В Сену? В воду? Как бы не так! Когда располагаешь раскаленными печами с температурой в 1700°? Нужно быть идиотом. Кабироль им не был. Они разрезали и сожгли труп. Но если Кабироль не был психом, то второй им стал. У Шарля Себастьяна под впечатлением жуткого занятия немного спустя рассудок затуманился огнебоязнью. Догадывалась ли она хоть на минуту о таком раскладе событий? Ба! Я не стану без нужды обрисовывать ей картину.
– Очень хорошо, – заключил я. – Нет, это не вы... По крайней мере, надеюсь.
Я встал.
– Кабироль был негодяем. Он не заслуживал жизни. Латюи прикончил не бедного безобидного недотепу. Возможно, он в своем роде тоже был жертвой, но мне пришлось бы очистить немало луковиц, чтобы пролить слезу над его участью. Я ни о чем не жалею. Один Жакье не давал мне покоя. Но все ведь сделал Кабироль. Конечно, остается еще Мисс Пэрль...
Я подобрал снимок акробатки.
– Она, возможно, не умерла бы, не будь такой нервной. Она бы не промахнулась. Но она нервничала. Она не одобряла согласия Марио на предложенную сделку, чувствовала, что за всем этим кроется трагедия, и это внушало ей беспокойство. Не получи Марио денег, она была бы жива... Но, это не мое дело. Вы можете идти. Я кинул снимок на бювар.
– Да! Есть еще субботний эпизод. Случай, поставивший точку в конце дела. Я хотел заманить Латюи в спокойное местечко, поговорить, добиться от него подтверждения вашей вины... хм-м... возможно, еще кое-что. У меня тоже были нехорошие мысли. Не знаю... стараюсь не знать...
Я замолчал. Сотрет ли полностью воспоминания о тех нехороших мыслях мое намерение облагодетельствовать малыша, лишенного медвежонка (когда я раздобуду адрес его родителей), на 50 тысяч, украденных у Кабироля?
– И я никогда не узнаю, – глухо продолжал я, – последовал ли Латюи за мной по своей воле, попавшись на крючок, или по вашему наущению... И если верно последнее, то конечно же я так никогда и не узнаю, сделали вы это в надежде на то, что он меня убьет или наоборот... Не знаю... Я не хочу этого знать.

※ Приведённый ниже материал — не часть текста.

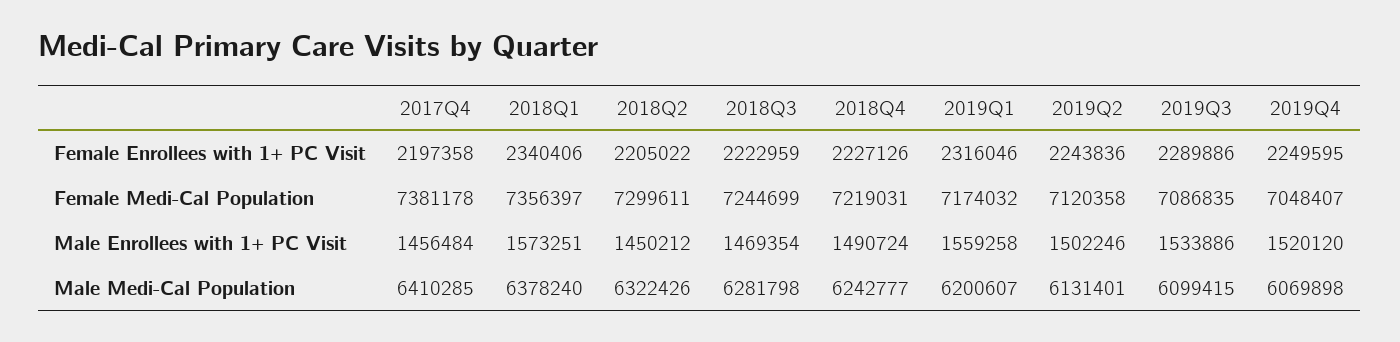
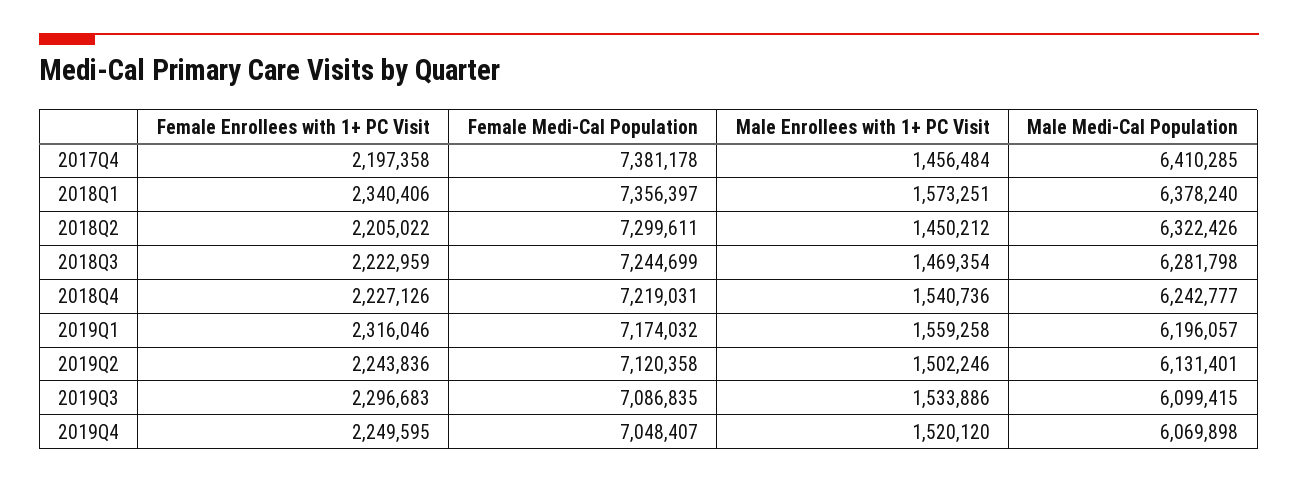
  {
    "2017Q4": {
      "Female Enrollees with 1+ PC Visit": 2197358,
      "Female Medi-Cal Population": 7381178,
      "Male Enrollees with 1+ PC Visit": 1456484,
      "Male Medi-Cal Population": 6410285
    },
    "2018Q1": {
      "Female Enrollees with 1+ PC Visit": 2340406,
      "Female Medi-Cal Population": 7356397,
      "Male Enrollees with 1+ PC Visit": 1573251,
      "Male Medi-Cal Population": 6378240
    },
    "2018Q2": {
      "Female Enrollees with 1+ PC Visit": 2205022,
      "Female Medi-Cal Population": 7299611,
      "Male Enrollees with 1+ PC Visit": 1450212,
      "Male Medi-Cal Population": 6322426
    },
    "2018Q3": {
      "Female Enrollees with 1+ PC Visit": 2222959,
      "Female Medi-Cal Population": 7244699,
      "Male Enrollees with 1+ PC Visit": 1469354,
      "Male Medi-Cal Population": 6281798
    },
    "2018Q4": {
      "Female Enrollees with 1+ PC Visit": 2227126,
      "Female Medi-Cal Population": 7219031,
-     "Male Enrollees with 1+ PC Visit": 1490724,
+     "Male Enrollees with 1+ PC Visit": 1540736,
      "Male Medi-Cal Population": 6242777
    },
    "2019Q1": {
      "Female Enrollees with 1+ PC Visit": 2316046,
      "Female Medi-Cal Population": 7174032,
      "Male Enrollees with 1+ PC Visit": 1559258,
-     "Male Medi-Cal Population": 6200607
+     "Male Medi-Cal Population": 6196057
    },
    "2019Q2": {
      "Female Enrollees with 1+ PC Visit": 2243836,
      "Female Medi-Cal Population": 7120358,
      "Male Enrollees with 1+ PC Visit": 1502246,
      "Male Medi-Cal Population": 6131401
    },
    "2019Q3": {
-     "Female Enrollees with 1+ PC Visit": 2289886,
+     "Female Enrollees with 1+ PC Visit": 2296683,
      "Female Medi-Cal Population": 7086835,
      "Male Enrollees with 1+ PC Visit": 1533886,
      "Male Medi-Cal Population": 6099415
    },
    "2019Q4": {
      "Female Enrollees with 1+ PC Visit": 2249595,
      "Female Medi-Cal Population": 7048407,
      "Male Enrollees with 1+ PC Visit": 1520120,
      "Male Medi-Cal Population": 6069898
    }
  }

Она встала, откинула волосы с красивого лица и молча взглянула на меня. В ее глазах не отражалось никаких чувств. Я сунул трусики в пакет, а пакет ей под мышку. Она скрестила руки на груди, чтобы не расходились борта жакета и не видно было обнаженной груди, и направилась к выходу. При каждом шаге в разрезе юбки мелькал проблеск шелка.
* * *
Назавтра "Крепюскюль" в разделе происшествий опубликовала сообщение:
"На улице Бретань молодая девушка 22 лет, мадемуазель Одетт Ларшо, живущая на улице Ториньи, бросилась под колеса грузовика. Несчастная скончалась вскоре после поступления в госпиталь. Судя по всему, это самоубийство. Впрочем, так как водитель грузовика был не совсем трезв, будет открыто следствие".